What is needed
The response must contain every line from the records below that has "Gobierno".

Page-level text extractions
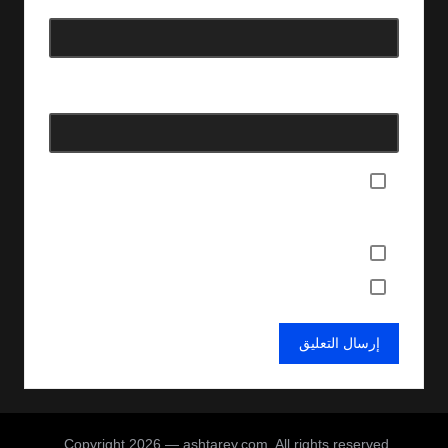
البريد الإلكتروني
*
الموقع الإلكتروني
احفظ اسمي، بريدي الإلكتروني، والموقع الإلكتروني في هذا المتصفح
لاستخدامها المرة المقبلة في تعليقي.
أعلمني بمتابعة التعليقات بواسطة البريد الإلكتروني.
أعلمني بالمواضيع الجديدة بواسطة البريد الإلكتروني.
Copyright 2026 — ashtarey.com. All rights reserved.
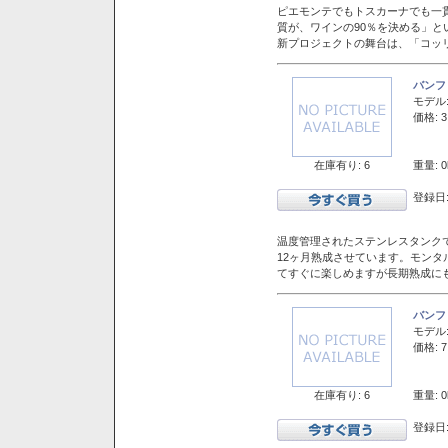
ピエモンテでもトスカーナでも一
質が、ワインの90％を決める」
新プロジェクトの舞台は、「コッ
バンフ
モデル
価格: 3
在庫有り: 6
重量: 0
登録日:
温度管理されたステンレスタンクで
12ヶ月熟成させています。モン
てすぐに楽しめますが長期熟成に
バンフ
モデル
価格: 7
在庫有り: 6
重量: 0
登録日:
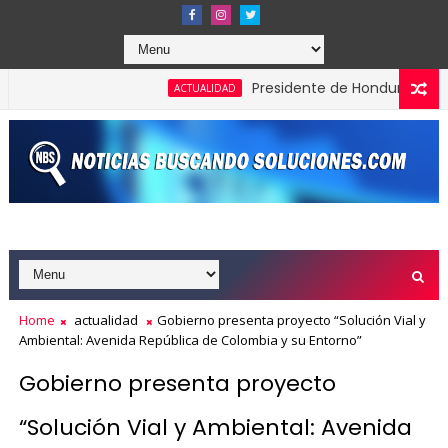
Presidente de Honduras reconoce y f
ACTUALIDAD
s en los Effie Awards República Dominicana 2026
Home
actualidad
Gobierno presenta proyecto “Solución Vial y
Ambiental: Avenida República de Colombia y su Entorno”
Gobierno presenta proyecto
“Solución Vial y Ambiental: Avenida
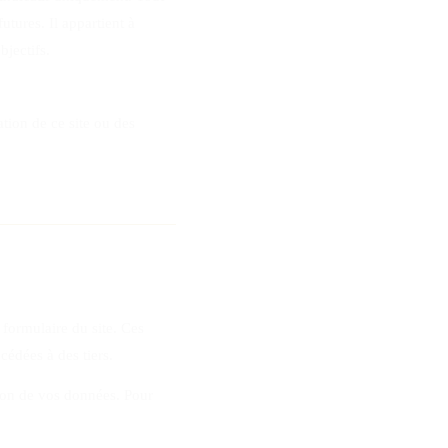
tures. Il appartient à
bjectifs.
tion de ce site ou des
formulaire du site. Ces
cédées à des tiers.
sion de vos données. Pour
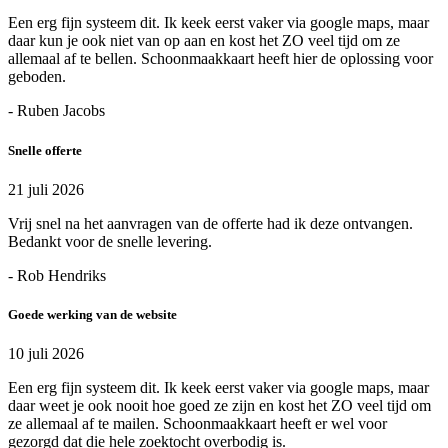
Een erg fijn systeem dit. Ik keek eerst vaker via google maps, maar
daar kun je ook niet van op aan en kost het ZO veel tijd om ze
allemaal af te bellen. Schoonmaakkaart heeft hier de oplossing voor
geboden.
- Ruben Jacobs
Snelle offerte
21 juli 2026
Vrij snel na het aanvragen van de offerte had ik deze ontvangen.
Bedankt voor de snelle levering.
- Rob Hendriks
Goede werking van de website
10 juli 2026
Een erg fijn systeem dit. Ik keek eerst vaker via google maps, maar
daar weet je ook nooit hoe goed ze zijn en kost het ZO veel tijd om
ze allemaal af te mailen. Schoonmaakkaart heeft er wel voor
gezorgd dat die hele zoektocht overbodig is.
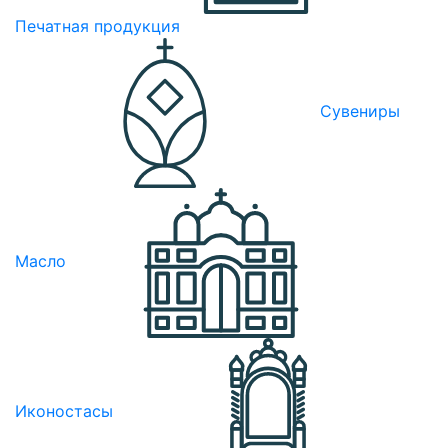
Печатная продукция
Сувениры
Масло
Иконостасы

Exercise answer
Gobierno presenta proyecto “Solución Vial y
Gobierno presenta proyecto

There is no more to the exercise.